● **Entries supplied**
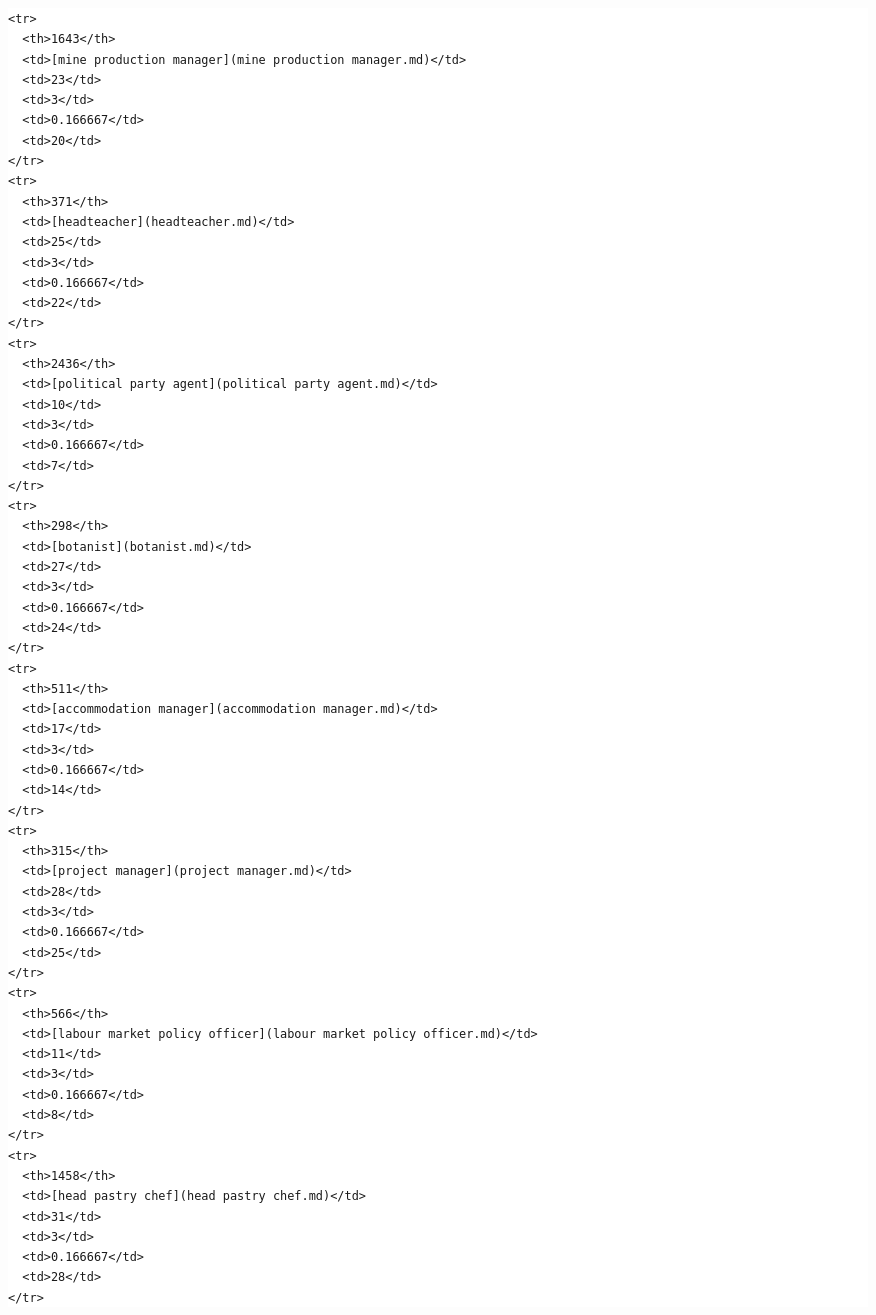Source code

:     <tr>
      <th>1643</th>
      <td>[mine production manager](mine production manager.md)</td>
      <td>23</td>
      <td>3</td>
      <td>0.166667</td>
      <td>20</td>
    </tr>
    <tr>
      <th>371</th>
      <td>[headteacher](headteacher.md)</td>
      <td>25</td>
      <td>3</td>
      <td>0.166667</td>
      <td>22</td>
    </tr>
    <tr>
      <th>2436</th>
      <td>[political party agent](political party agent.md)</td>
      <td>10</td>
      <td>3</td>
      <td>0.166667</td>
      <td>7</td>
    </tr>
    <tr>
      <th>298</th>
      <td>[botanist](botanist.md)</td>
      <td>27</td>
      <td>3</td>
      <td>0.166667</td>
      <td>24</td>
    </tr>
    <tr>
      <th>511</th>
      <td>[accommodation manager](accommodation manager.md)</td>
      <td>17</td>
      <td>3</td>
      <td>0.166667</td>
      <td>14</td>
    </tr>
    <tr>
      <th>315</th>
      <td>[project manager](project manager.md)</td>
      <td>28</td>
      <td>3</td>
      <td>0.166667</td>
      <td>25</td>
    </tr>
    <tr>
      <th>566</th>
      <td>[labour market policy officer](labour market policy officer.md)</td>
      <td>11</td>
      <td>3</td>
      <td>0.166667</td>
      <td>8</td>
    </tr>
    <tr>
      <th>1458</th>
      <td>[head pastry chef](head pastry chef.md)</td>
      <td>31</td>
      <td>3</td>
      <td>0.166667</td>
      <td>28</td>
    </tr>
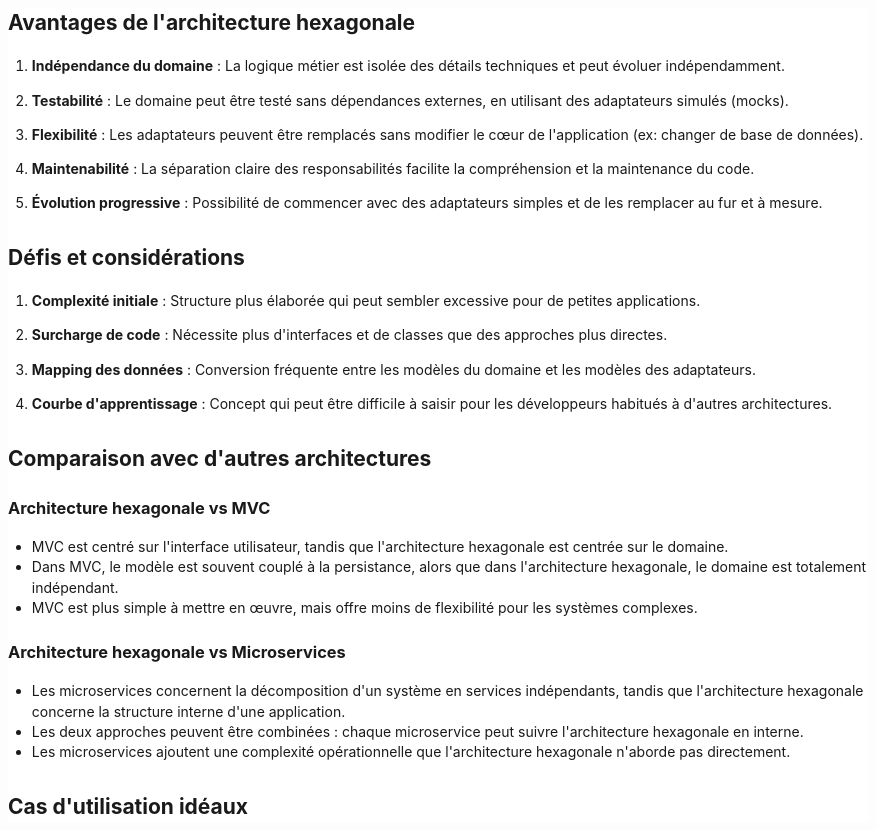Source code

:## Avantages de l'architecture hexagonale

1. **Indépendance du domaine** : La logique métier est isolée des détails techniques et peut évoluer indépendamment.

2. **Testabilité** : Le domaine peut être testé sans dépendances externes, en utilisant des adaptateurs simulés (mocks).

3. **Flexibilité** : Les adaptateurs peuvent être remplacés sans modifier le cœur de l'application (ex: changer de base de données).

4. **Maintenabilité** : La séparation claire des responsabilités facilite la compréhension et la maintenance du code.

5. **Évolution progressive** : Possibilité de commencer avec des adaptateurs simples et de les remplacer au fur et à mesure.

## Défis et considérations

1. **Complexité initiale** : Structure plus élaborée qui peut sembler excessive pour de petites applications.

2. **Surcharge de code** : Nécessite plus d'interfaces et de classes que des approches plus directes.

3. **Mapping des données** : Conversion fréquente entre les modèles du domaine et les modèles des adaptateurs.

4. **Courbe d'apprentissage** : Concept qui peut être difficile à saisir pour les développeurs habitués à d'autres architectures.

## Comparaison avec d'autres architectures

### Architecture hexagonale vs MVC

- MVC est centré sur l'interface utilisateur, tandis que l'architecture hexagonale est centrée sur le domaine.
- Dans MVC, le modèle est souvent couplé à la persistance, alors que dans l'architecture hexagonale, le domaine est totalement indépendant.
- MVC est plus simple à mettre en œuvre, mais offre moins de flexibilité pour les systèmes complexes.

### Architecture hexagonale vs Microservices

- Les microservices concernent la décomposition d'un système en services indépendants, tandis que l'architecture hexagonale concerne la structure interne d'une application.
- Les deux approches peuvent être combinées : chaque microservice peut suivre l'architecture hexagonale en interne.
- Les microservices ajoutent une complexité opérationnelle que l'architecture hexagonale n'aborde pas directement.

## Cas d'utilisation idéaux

● **Directive**
Scan the data above for the string "être". Copy every line in which it appears.

● **Output for this exercise**
2. **Testabilité** : Le domaine peut être testé sans dépendances externes, en utilisant des adaptateurs simulés (mocks).
3. **Flexibilité** : Les adaptateurs peuvent être remplacés sans modifier le cœur de l'application (ex: changer de base de données).
4. **Courbe d'apprentissage** : Concept qui peut être difficile à saisir pour les développeurs habitués à d'autres architectures.
- Les deux approches peuvent être combinées : chaque microservice peut suivre l'architecture hexagonale en interne.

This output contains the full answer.